Blockchain technology, on the other hand, answers this conflict. For starters, Blockchain technology ensures that the financial entries in the company are accurate. If an incorrect transaction occurs on the blockchain the network itself stops operating. No financial authority in a given entity could manipulate or misrepresent financial data without having the majority of tokens or majority hash power. Secondly, the governing model being decentralized would ensure a large degree of transparency between the companies activities and token holders.
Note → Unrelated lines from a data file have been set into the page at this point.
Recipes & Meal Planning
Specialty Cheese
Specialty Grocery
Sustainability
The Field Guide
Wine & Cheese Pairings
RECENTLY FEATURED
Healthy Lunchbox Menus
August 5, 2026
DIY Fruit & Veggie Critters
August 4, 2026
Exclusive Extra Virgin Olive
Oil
On crypto lending platforms, the platforms issue certain tokens which are used as a loan and the borrowers offer up Bitcoin or Ethereum as collateral for their loans. In the case of loans defaulting the lenders simply take the collateral offered up by the borrowers. All loans are secured by an equal value of collateral, and due to the efficiency of smart contracts in the blockchain, borrowers can easily pay their lenders and lenders can receive their payments on time.


Conclusion

By and large, Crypto lenders offer a smaller rate of return than their solely fiat counter parts. One could argue that crypto collateral is more secure than say, a car or a house, but the volatility of crypto assets is still a hurdle to overcome. Some websites claim that they have implemented instruments in order to mitigate the loss of capital from volatility. What happens, ultimately, is the company takes the temporary loss. The entire crypto sphere becomes an attractive investment if crypto itself sees adoption in the general public. While much ground has been covered to introduce crypto into our daily lives, it has a long way to go before it becomes part of our everyday financial transactions.